**What you have to do:** Give again, exactly as written, each line of the material below starting at the line that contains "Meanwhile, the unprecedented" and ending at the line that contains "François Dupuis". Both ends count, and no other line does.

**Source records:**
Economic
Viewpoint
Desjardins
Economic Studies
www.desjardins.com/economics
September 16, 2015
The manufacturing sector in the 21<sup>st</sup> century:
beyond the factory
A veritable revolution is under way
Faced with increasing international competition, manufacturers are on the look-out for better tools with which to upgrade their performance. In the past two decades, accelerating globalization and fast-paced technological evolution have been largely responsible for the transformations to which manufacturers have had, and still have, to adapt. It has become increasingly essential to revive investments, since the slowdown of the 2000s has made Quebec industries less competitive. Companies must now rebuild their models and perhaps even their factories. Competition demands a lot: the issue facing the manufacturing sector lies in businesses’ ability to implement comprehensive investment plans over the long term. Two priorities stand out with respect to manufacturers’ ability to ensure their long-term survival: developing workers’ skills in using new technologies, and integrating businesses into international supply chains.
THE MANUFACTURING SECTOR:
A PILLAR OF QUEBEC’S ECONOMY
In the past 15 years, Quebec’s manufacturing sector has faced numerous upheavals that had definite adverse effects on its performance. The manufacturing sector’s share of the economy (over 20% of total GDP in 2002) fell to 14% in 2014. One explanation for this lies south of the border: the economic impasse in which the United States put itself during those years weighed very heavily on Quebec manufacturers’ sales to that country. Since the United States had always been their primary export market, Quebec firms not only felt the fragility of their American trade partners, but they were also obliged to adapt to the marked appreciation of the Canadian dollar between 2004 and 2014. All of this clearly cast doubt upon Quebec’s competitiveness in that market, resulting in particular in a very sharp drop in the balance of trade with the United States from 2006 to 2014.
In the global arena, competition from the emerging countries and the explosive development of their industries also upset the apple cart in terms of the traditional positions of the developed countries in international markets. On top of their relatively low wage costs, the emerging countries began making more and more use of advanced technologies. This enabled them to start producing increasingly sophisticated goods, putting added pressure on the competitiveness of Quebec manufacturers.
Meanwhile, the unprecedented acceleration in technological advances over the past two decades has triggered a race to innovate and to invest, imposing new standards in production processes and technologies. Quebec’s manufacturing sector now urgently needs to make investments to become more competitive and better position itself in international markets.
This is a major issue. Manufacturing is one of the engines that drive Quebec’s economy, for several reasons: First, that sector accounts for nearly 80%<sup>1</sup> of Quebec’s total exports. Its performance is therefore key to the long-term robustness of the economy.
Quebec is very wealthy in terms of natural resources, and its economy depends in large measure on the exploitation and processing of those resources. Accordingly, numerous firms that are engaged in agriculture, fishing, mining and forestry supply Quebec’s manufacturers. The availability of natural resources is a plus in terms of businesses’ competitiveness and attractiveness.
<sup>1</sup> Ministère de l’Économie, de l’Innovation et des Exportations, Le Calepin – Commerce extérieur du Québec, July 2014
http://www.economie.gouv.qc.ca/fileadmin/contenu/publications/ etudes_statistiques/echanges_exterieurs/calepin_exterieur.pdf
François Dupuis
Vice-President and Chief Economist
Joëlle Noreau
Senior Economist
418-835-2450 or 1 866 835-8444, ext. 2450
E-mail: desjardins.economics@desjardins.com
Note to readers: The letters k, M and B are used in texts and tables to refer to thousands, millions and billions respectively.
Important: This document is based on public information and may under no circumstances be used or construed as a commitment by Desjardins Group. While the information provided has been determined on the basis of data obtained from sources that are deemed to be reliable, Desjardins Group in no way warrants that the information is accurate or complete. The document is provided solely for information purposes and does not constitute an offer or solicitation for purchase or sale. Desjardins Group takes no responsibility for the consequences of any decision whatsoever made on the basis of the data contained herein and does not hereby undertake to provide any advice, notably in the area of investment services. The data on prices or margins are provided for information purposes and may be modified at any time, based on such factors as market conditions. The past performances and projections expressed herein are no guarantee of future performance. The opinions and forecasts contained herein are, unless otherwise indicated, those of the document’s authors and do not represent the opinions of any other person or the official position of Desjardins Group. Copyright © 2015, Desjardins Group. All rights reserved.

**Solution below:**
Meanwhile, the unprecedented acceleration in technological advances over the past two decades has triggered a race to innovate and to invest, imposing new standards in production processes and technologies. Quebec’s manufacturing sector now urgently needs to make investments to become more competitive and better position itself in international markets.
This is a major issue. Manufacturing is one of the engines that drive Quebec’s economy, for several reasons: First, that sector accounts for nearly 80%<sup>1</sup> of Quebec’s total exports. Its performance is therefore key to the long-term robustness of the economy.
Quebec is very wealthy in terms of natural resources, and its economy depends in large measure on the exploitation and processing of those resources. Accordingly, numerous firms that are engaged in agriculture, fishing, mining and forestry supply Quebec’s manufacturers. The availability of natural resources is a plus in terms of businesses’ competitiveness and attractiveness.
<sup>1</sup> Ministère de l’Économie, de l’Innovation et des Exportations, Le Calepin – Commerce extérieur du Québec, July 2014
http://www.economie.gouv.qc.ca/fileadmin/contenu/publications/ etudes_statistiques/echanges_exterieurs/calepin_exterieur.pdf
François Dupuis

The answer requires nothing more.